JakWai01 / lurk

A pretty (simple) alternative to strace
Apache License 2.0
871 stars 28 forks source link

lurk ls -l hangs #24

Closed sigmaSd closed 1 year ago

sigmaSd commented 1 year ago

lurk ls works

but lurk ls -l hangs , the last syscalls before it hangs looks like this

[16980] futex(0x7FFFF7D800E0, 129, 2147483647, 0x0, 140737353468592, 64) = 0
[16980] getdents64(4, 0x5555555AE730, 32768) = 0
[16980] close(4) = 0
[16980] epoll_ctl(6, 3, 5, 0x7FFFFFFFD16C) = 0
[16980] openat(4294967196, "/proc/sys/kernel/random/boot_id", 524544) = 4
[16980] read(4, "serialnumber-azezae..", 38) = 37
[16980] read(4, "", 1) = 0
[16980] close(4) = 0
[16980] timerfd_settime(7, 1, 0x7FFFFFFFD170) = 0

using gdb I can see its stuck in wait4

#0  0x00007f19da6f8707 in wait4 () from /usr/lib/libc.so.6
#1  0x000055cb93b4401c in nix::sys::wait::waitpid<core::option::Option<nix::unistd::Pid>> (pid=..., options=...) at src/sys/wait.rs:319
#2  0x000055cb93b44162 in nix::sys::wait::wait () at src/sys/wait.rs:336
#3  0x000055cb939529df in lurk_cli::Tracer::run_tracer (self=0x7ffc8347bf18) at src/lib.rs:98
#4  0x000055cb9392c36c in lurk::main () at src/main.rs:35
sigmaSd commented 1 year ago

also random thaught what about adding integration test like this (is this useful ?)

#[cfg(test)]
mod tests {

    #[test]
    fn smoke() -> anyhow::Result<()> {
        cat()?;
        ls()?;
        // lurk(&["ls", "-l"])?; // doesn't work yet

        Ok(())
    }

    fn lurk(args: &[&str]) -> anyhow::Result<String> {
        let output = std::process::Command::new("cargo")
            .arg("r")
            .arg("--")
            .args(args)
            .output()?;
        Ok(String::from_utf8(output.stdout)?)
    }

    fn cat() -> Result<(), anyhow::Error> {
        assert!(lurk(&["cat", "/etc/hosts"])?
            .lines()
            .find(|line| line.contains("openat") && line.contains("/etc/hosts"))
            .is_some());
        Ok(())
    }
    fn ls() -> Result<(), anyhow::Error> {
        assert!(lurk(&["ls"])?
            .lines()
            .find(|line| line.contains("openat") && line.contains("\".\""))
            .is_some());
        Ok(())
    }
}
JakWai01 commented 1 year ago

Thanks for opening the issue. I think lurk could definitely use some sort of test suite and I think those integration tests are a great start. I'll check if I can find the problem as soon as I find the time.
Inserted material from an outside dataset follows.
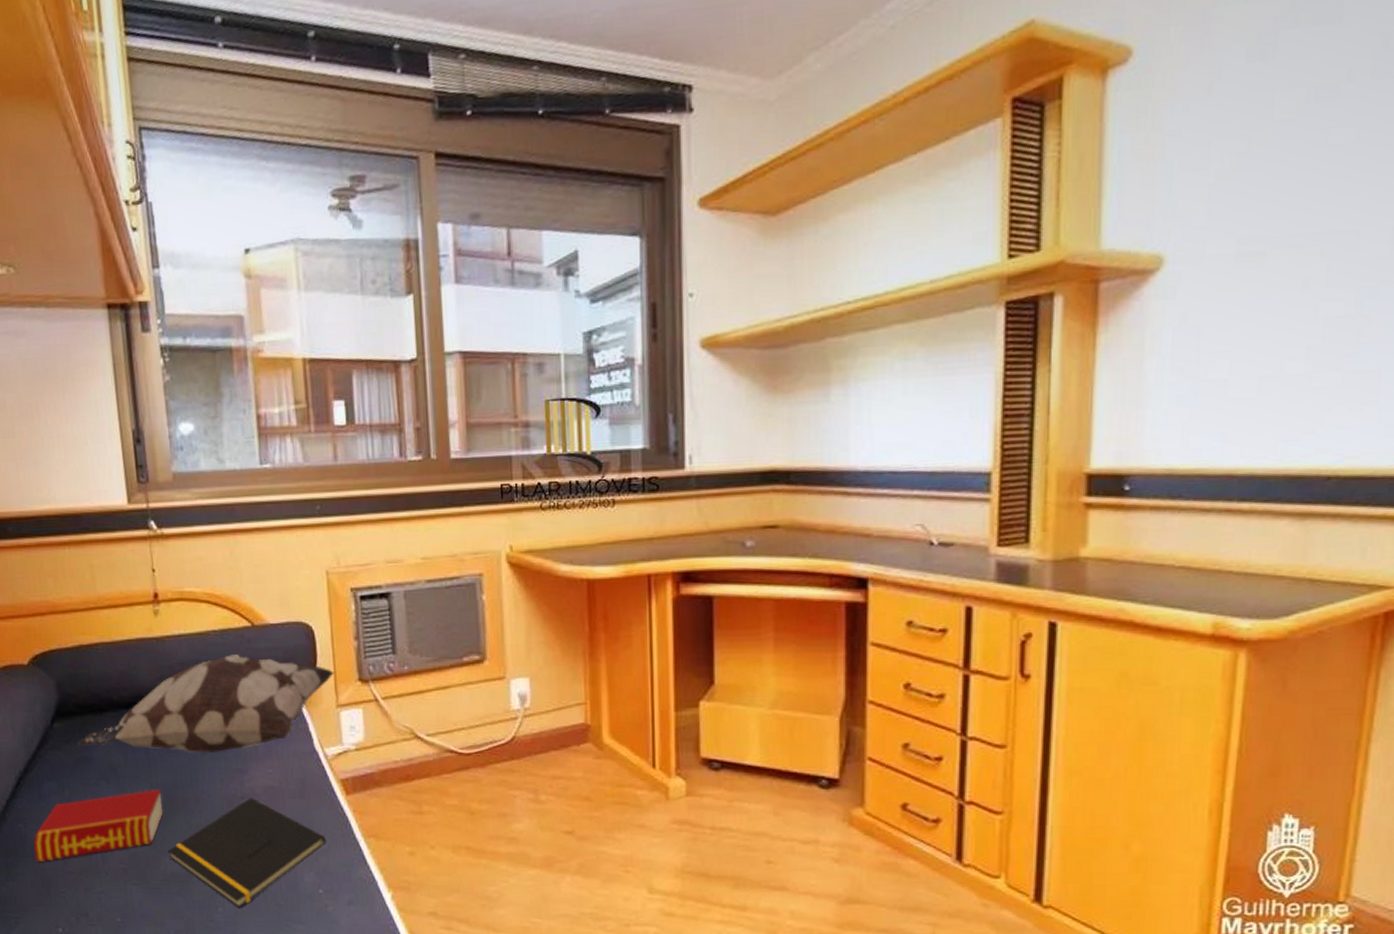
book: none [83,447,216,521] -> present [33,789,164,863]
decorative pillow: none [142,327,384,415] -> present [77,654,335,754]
tramasys commented 1 year ago

This happens because ls -l uses the epoll_pwait2 syscall. Currently lurk only supports syscalls from 0 to 334. Newer syscalls defined in the range of 424 - 451 are not handled by lurk.

if registers.orig_rax >= 336 {
    continue;
}

These lines in the run_tracer function preempt the loop. The tracee is stopped and the parent is unable to issue another PTRACE_SYSCALL request (here done via ptrace::syscall at the end of the loop). Hence the tracee hangs indefinitely. Removing this lines wouldn't matter tho, as the epoll_pwait2 syscall is also not implemented in the x86_64.rs file.
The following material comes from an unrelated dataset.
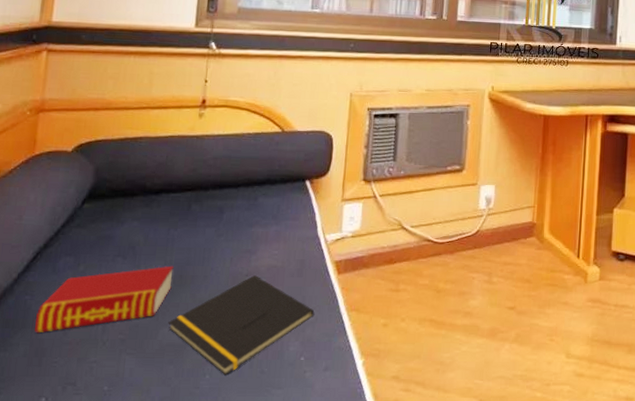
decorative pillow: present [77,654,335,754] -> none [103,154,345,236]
The gap of syscalls numbers from 334 to 424 is because of the efforts made to sync up syscall numbers between architectures (more info here and here).
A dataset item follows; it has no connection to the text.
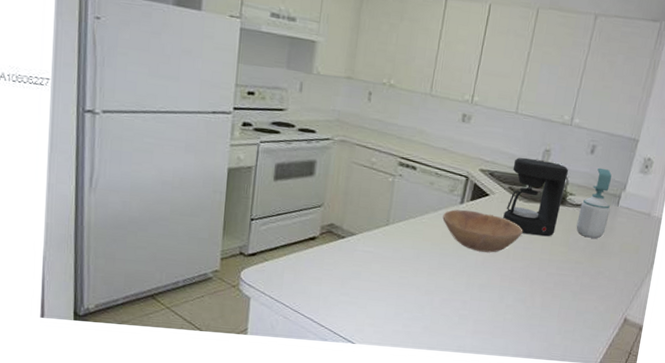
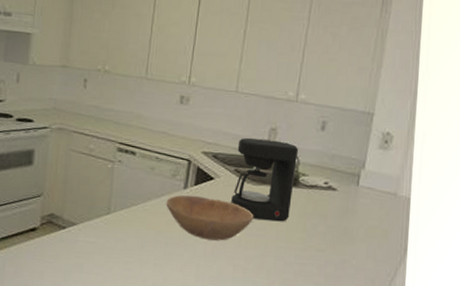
soap bottle: present [576,167,612,239] -> none [313,145,350,223]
sigmaSd commented 1 year ago

Thanks for the explanation

Maybe its better if it crashes, at least it easy to tell what's missing in lurk and even motivate people to add support for missing syscalls

tramasys commented 1 year ago

Probably, but I'm in the process of re-writing the main tracing loop for lurk anyways, not much more work to add the missing 27 syscalls on top of that. Exepect a PR in a few days, I'll make sure to reference this issue as well.